Biomimicry is a technique widely used in engineering that consists of mimicking
behaviours, shapes etc. from nature to solve human problems. If implemented correctly,
this can quickly give rise to large, multi-agent systems which demonstrate individually
complex behaviour, yet simultaneously create a unified effect for the flock as a whole.
Here, we show that the BOIDs algorithm can be implemented on low-power embedded systems to detect,
identify and distinguish interference radio jamming strength and potentially unintentional
interference such as Bluetooth and WiFi to a certain degree. Each drone in the simulation is
equipped with a radar receiver that detects signals from the RF jammer.

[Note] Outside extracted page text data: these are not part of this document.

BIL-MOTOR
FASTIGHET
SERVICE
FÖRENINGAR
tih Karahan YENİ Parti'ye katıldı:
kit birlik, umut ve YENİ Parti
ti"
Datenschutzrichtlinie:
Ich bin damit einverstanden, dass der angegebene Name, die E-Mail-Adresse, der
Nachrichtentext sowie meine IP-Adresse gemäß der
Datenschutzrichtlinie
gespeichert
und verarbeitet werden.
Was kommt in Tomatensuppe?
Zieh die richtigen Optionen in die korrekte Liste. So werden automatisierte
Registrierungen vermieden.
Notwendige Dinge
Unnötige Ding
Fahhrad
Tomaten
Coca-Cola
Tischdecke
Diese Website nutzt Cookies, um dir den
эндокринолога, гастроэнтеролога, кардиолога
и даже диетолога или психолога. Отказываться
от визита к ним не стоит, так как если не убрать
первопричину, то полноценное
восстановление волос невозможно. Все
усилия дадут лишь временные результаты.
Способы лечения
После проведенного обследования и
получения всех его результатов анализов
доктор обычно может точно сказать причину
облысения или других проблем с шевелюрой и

By leveraging the relative angles
of the signals received from multiple drones, along with their own position, the drones collaboratively
triangulate the location of the jammer based on evaluating anomalies in the jammer's strength.

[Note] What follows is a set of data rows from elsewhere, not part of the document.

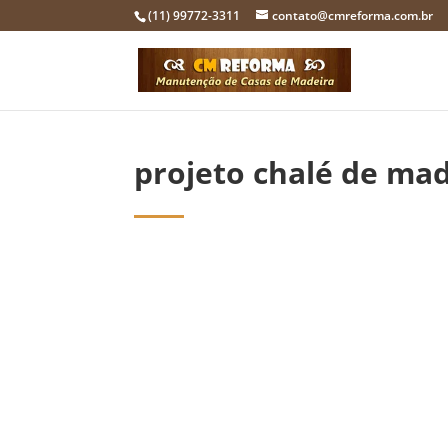
(11) 99772-3311
contato@cmreforma.com.br
projeto chalé de ma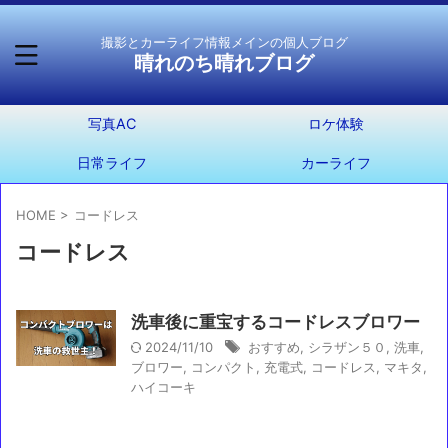
撮影とカーライフ情報メインの個人ブログ
晴れのち晴れブログ
写真AC
ロケ体験
日常ライフ
カーライフ
HOME
>
コードレス
コードレス
洗車後に重宝するコードレスブロワー
2024/11/10
おすすめ
,
シラザン５０
,
洗車
,
ブロワー
,
コンパクト
,
充電式
,
コードレス
,
マキタ
,
ハイコーキ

Here, we show that BOIDs can be implemented to enable a flock of low-compute drones
in a 2D environment to hunt for a jammer, which is treated as a static centroid
in the flocking algorithm with an attraction force that can be tuned from 0.1 to 1.0.
Using BOIDs principles, the drones adjust their positions based on simple rules: attraction
to areas of stronger jamming signals (alignment and cohesion), avoidance of obstacles or
hazardous zones (separation), and movement towards the estimated source of jamming (goal-oriented behavior).